In a stock market update the housing association said its unaudited operating surplus before gains and disposal of fixed assets was £38.2m in 2019/20, up 1.3% from £37.7m in 2018/19.
The 20,000-home landlord reported an 8.7% increase in turnover from £130.4m to £141.7m, but the proportion from social housing lettings fell from 76.3% in 2018/19 to 72.8% in 2019/20.
Moat said: “Of this [turnover], £103.2m (previous year – £99.6m) is comprised of social housing lettings income, with the majority of the balance being, as in the previous year, first tranche sales income from shared ownership homes.”
It added that it continues to have a very low element of revenue not from social lettings or shared ownership activities, less than £1m in 2019/20.
Gains on disposals of fixed assets fell by 31% from £17.1m to £11.8m in 2019/20. Moat noted that the previous year included gains on assets disposals of £2.9m, which completed its stock rationalisation programme.

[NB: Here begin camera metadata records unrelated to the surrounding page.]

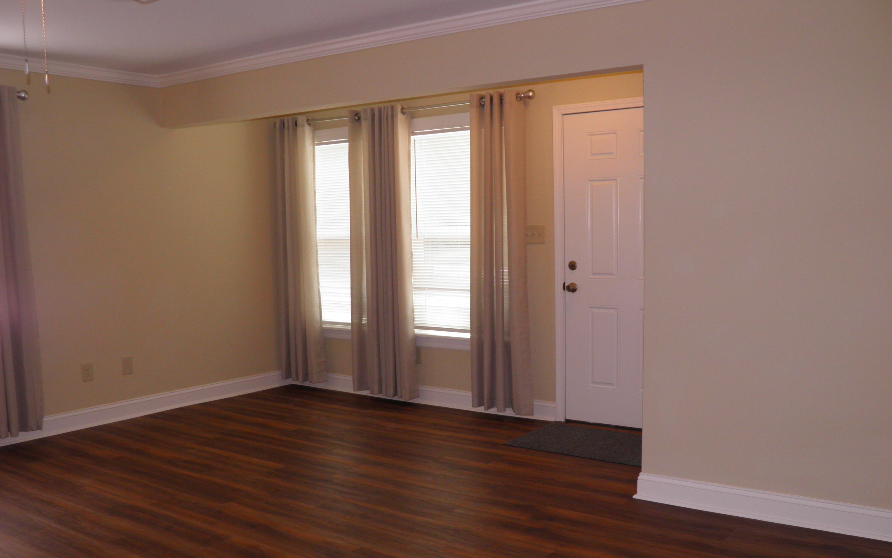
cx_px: 447
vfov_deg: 39.3
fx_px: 778
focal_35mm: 32
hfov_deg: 59.7
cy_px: 329
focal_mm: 5.5
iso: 100
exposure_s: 1/40
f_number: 3
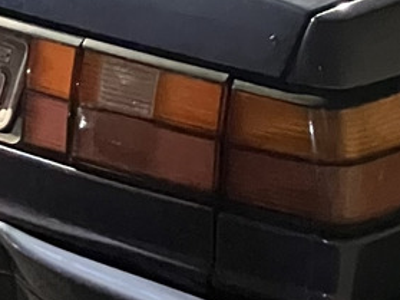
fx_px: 1351
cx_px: 409
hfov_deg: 16.5
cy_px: 28
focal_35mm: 117
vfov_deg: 12.6
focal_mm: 3.99
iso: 2000
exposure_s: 1/15
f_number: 1.8
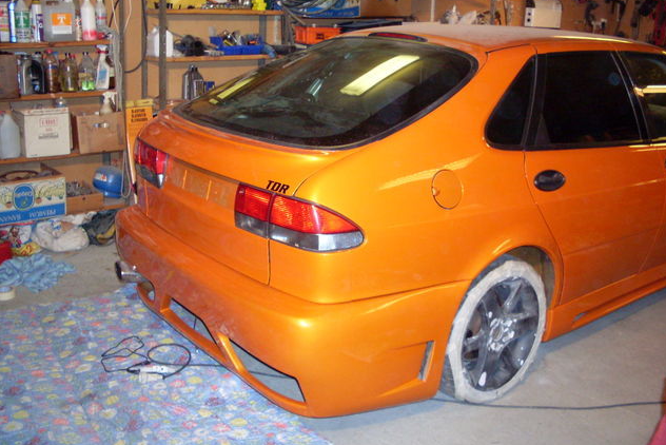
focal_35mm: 40
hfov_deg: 48.4
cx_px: 335
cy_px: 212
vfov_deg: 33.4
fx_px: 740
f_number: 2.8
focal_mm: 6.3
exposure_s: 1/45
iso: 240
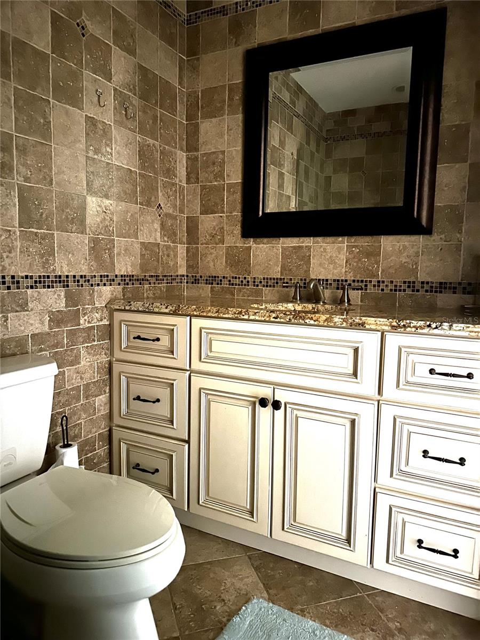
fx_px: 444
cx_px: 240
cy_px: 320
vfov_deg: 71.6
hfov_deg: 56.8
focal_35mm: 24
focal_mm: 6.86
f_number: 1.78
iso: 3200
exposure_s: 1/9
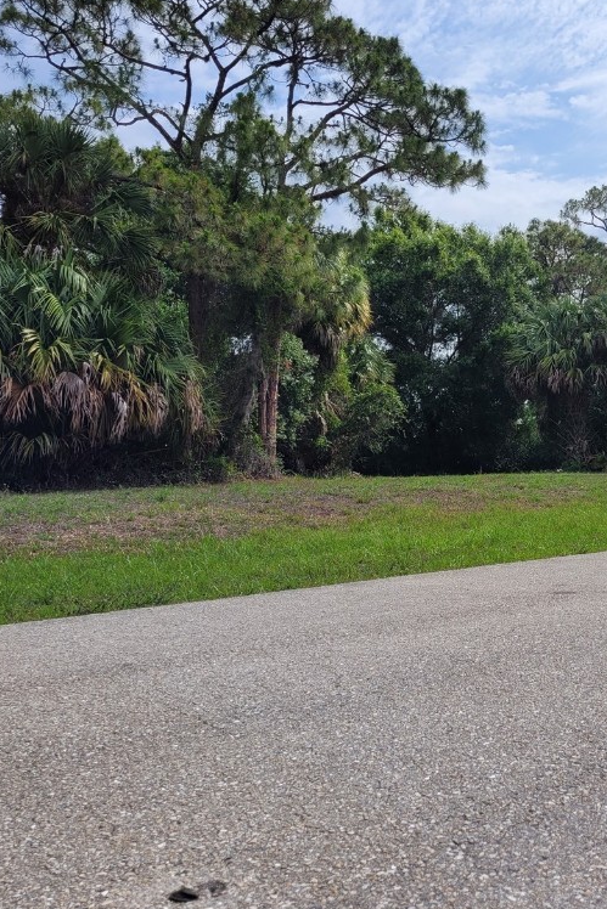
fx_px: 935
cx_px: 480
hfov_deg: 34.9
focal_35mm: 37
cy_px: 454
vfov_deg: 51.9
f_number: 1.8
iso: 40
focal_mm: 5.4
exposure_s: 1/4385
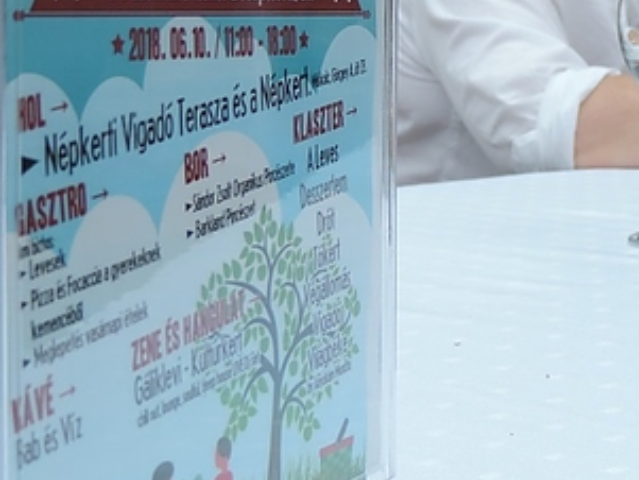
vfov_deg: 14.1
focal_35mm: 103
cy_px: -39
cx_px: 671
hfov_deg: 18.5
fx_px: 1902
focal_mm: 8.3
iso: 80
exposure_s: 1/640
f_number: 3.5
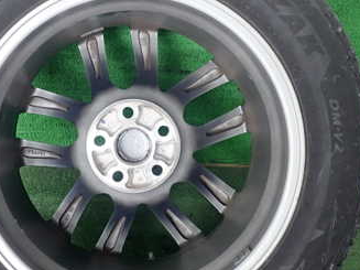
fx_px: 572
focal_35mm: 55
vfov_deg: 26.5
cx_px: 140
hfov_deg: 34.8
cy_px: 142
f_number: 2.3
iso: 200
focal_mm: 5.5
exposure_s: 1/30
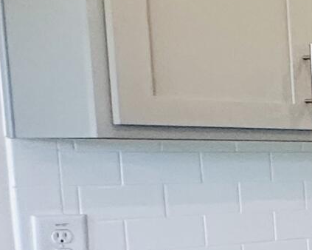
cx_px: 980
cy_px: 229
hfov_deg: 10.9
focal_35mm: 97
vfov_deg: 15.6
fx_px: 895
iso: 200
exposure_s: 1/120
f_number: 2.2
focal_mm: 2.22
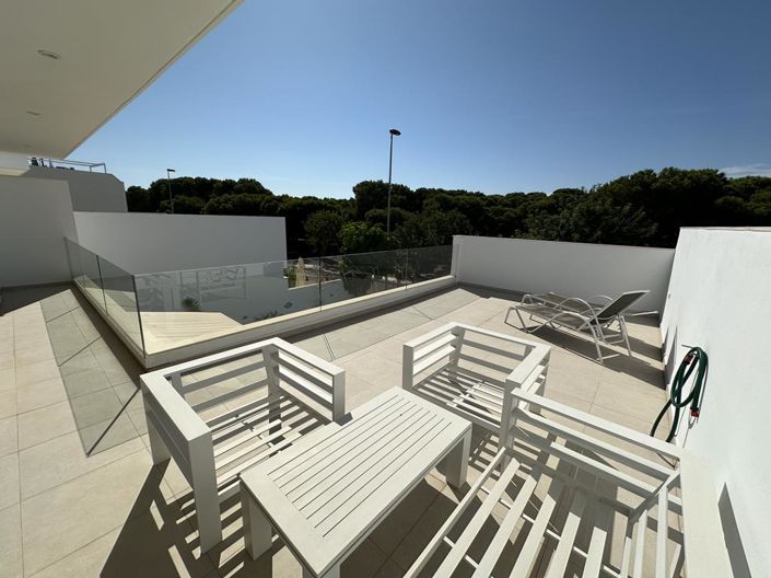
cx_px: 386
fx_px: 312
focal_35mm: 14
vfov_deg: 85.6
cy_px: 289
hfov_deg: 102.1
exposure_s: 1/5051
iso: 50
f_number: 2.2
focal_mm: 2.22
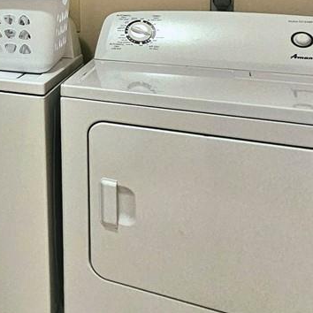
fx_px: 532
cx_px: -239
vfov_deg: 29.7
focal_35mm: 52
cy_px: -25
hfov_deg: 21.9
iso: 250
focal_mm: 2.2
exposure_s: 1/60.2
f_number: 2.2
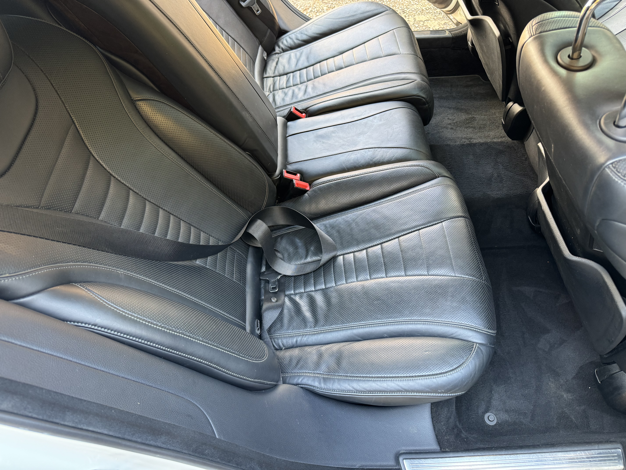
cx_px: 313
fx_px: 434
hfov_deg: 71.6
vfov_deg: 56.8
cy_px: 235
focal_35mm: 24
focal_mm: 6.76
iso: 200
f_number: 1.78
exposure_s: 1/80
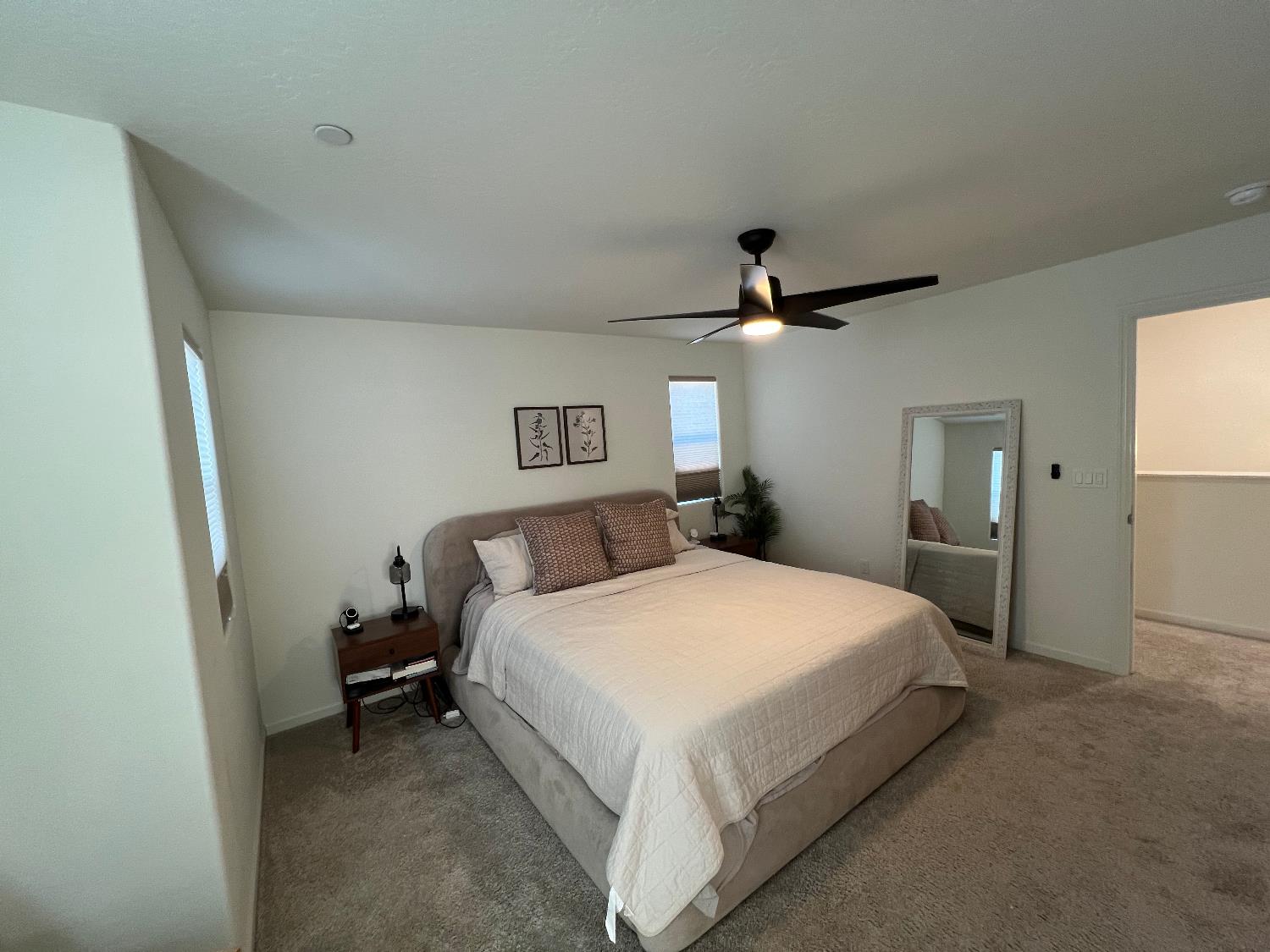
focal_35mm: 13
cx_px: 635
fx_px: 477
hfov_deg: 106.2
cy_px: 476
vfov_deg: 89.9
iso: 200
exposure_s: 1/60
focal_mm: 1.57
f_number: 1.8
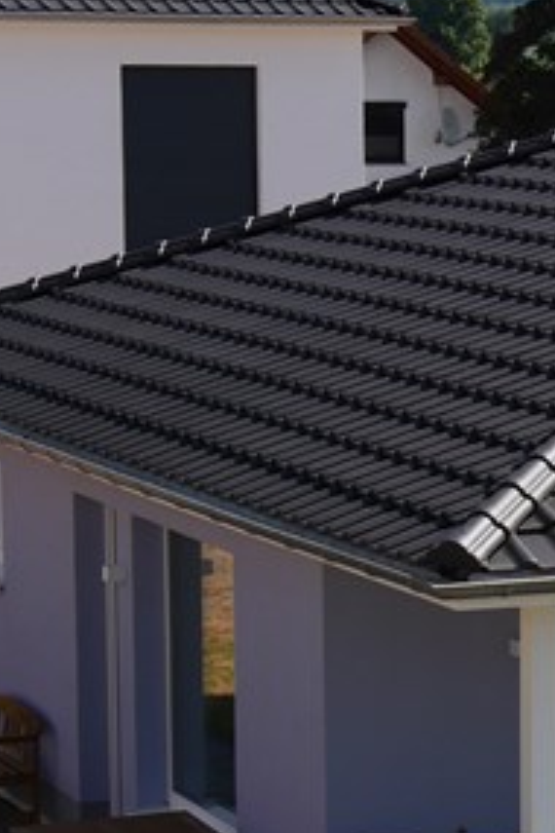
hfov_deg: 8.2
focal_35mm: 157
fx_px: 3630
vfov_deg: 13.1
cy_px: 473
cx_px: 1168
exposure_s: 1/400
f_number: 8
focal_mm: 21
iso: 200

“The balance primarily reflects reduced staircasing activity and redemptions of equity loans on customers’ homes,” the association said.
Moat received a regulatory downgrade in November 2018 for selling 26 homes for older people to a for-profit provider of social housing.
It was returned to the top grading for governance six months later.
The housing association completed 553 new homes in the year, up from 500 in 2018/19, of which 166 were for social or affordable rent, 361 were for shared ownership and 26 were for market tenures.
“Going forward the development programme has shifted towards more homes for rent and fewer for shared ownership, with ongoing very low numbers of homes built for market rent or outright sale,” Moat added.
According to its most recent annual accounts Moat has a pipeline of more than 2,000 new homes, 95% of which are affordable homes to rent or buy.